* _REQUIRED WORK_: Report every line of the records below that contains the string "preservation".

* _DATA LISTING_:
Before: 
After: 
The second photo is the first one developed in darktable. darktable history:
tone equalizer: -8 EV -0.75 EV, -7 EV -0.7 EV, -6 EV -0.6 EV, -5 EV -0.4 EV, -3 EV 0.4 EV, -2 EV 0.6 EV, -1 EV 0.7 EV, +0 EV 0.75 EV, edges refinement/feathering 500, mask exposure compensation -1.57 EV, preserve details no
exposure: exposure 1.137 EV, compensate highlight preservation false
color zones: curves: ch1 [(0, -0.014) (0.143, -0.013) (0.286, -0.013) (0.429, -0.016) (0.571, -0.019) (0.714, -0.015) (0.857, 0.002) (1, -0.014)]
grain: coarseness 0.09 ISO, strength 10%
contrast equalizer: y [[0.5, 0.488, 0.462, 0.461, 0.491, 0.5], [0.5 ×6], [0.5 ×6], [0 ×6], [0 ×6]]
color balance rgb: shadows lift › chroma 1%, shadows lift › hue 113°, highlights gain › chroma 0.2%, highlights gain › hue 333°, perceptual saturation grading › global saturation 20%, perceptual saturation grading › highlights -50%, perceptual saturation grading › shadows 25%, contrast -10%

...

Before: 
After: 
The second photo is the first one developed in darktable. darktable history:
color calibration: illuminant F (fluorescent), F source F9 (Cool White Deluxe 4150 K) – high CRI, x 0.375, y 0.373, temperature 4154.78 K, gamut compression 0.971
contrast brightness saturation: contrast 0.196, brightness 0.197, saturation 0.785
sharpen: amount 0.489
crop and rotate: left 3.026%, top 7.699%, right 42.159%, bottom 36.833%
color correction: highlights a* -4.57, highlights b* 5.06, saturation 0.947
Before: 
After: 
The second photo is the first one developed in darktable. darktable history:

==

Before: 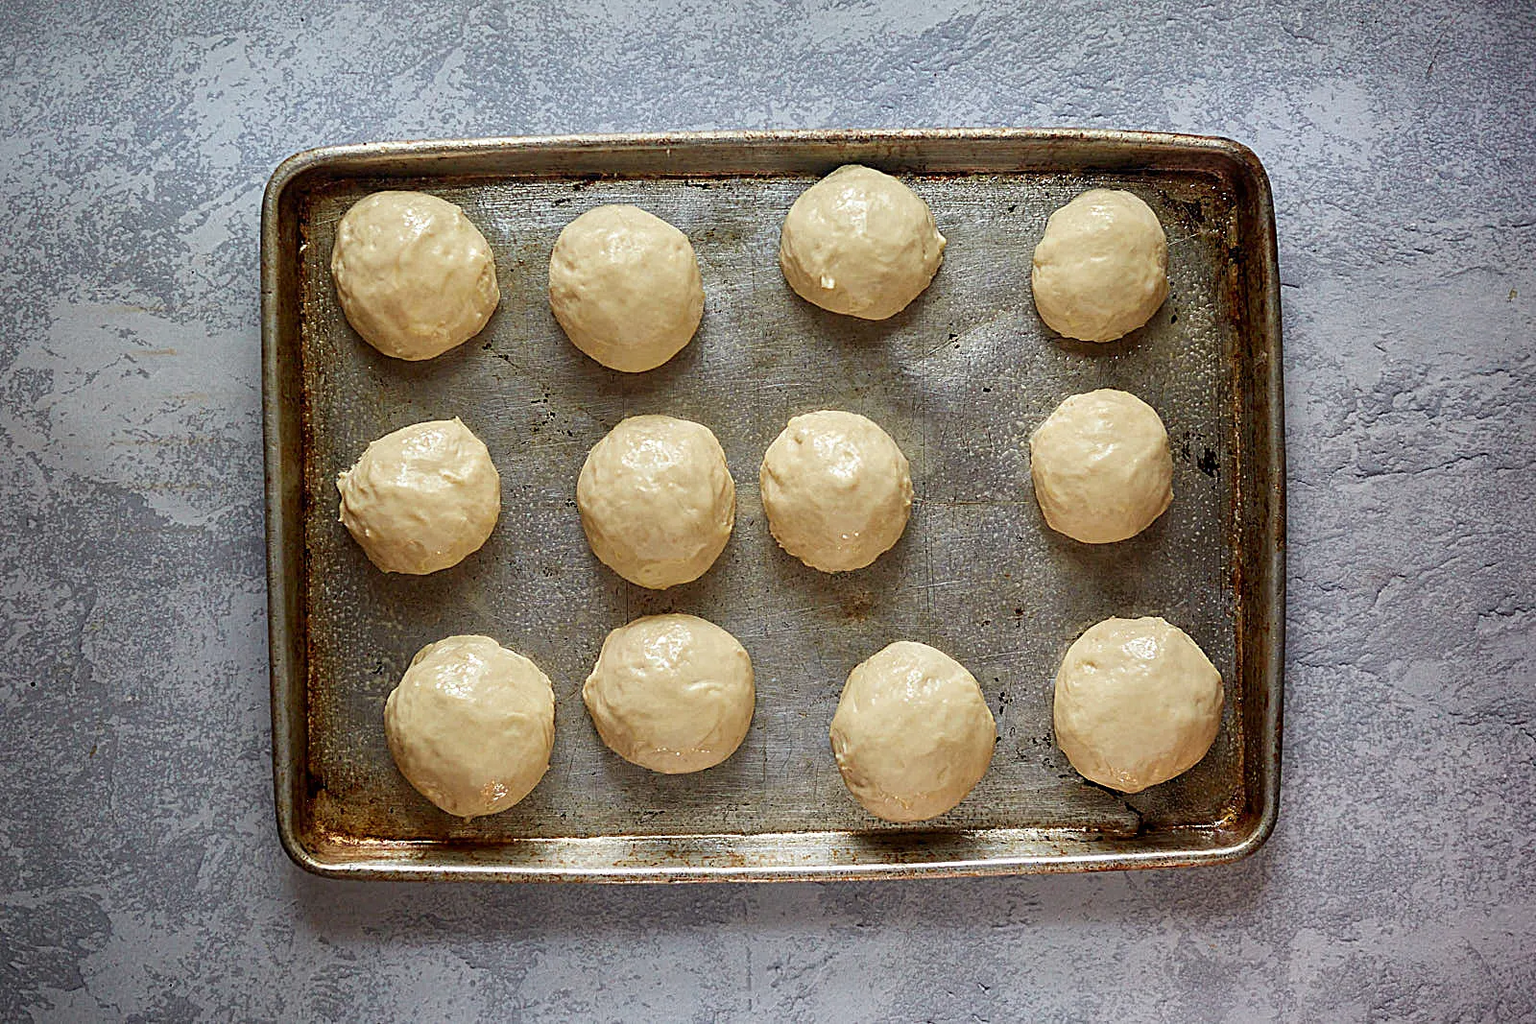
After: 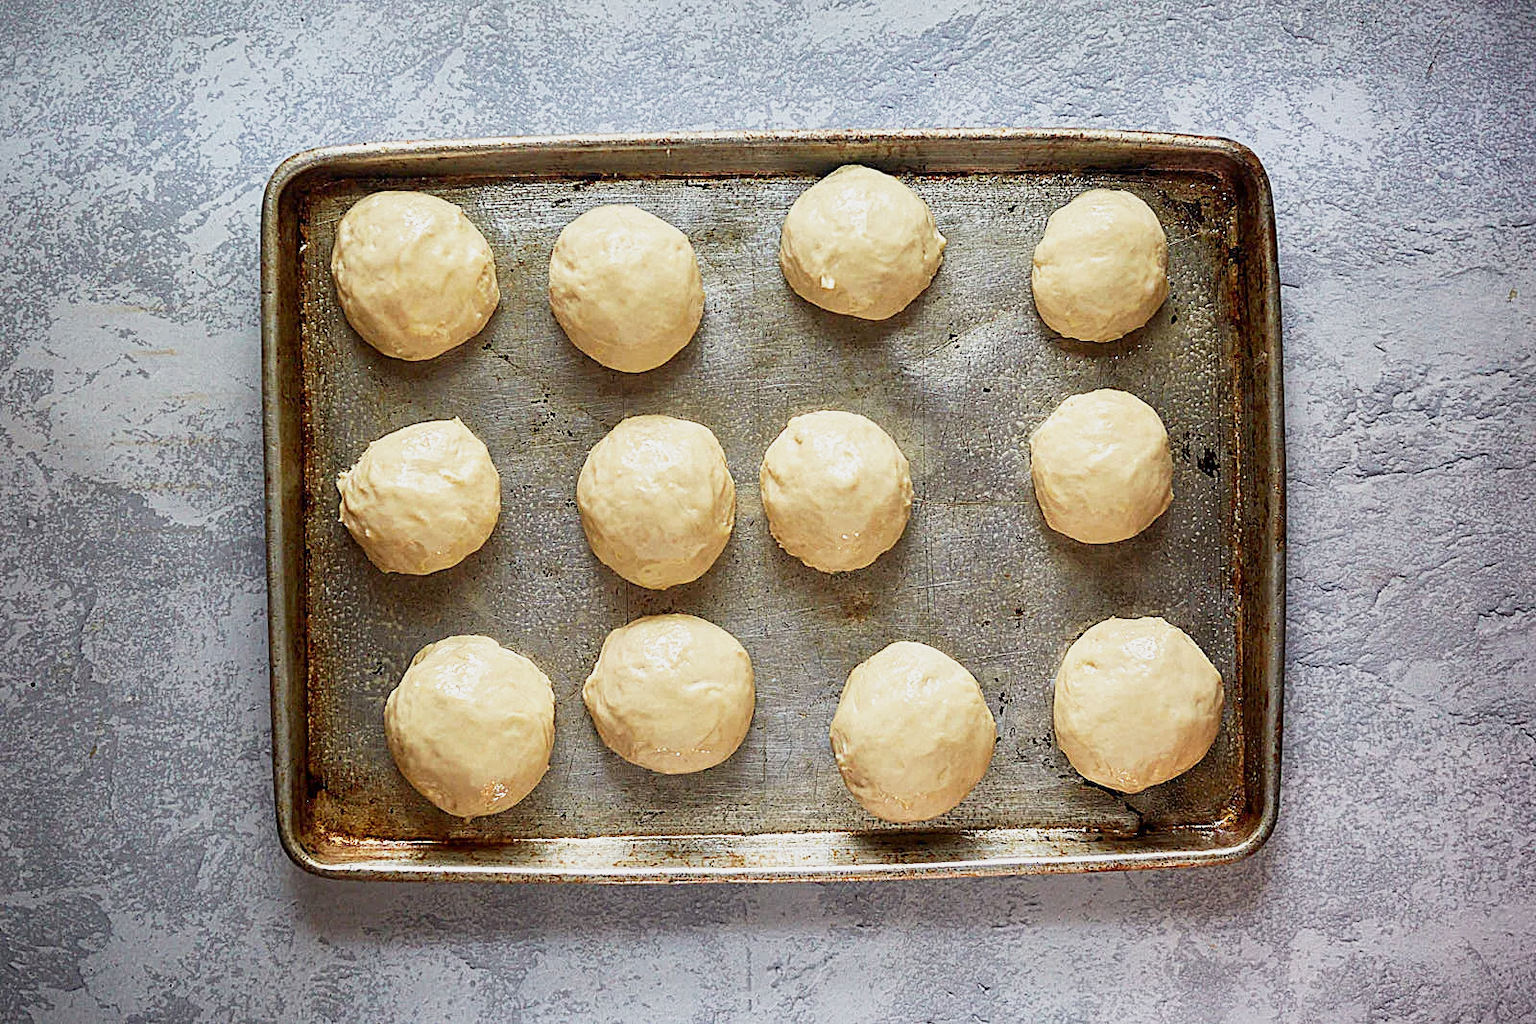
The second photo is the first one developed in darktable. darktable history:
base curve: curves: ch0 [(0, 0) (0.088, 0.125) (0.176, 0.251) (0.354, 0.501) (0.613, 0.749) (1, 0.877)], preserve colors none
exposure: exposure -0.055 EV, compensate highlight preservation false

* _ANSWER TO THIS TASK_:
exposure: exposure 1.137 EV, compensate highlight preservation false
exposure: exposure -0.055 EV, compensate highlight preservation false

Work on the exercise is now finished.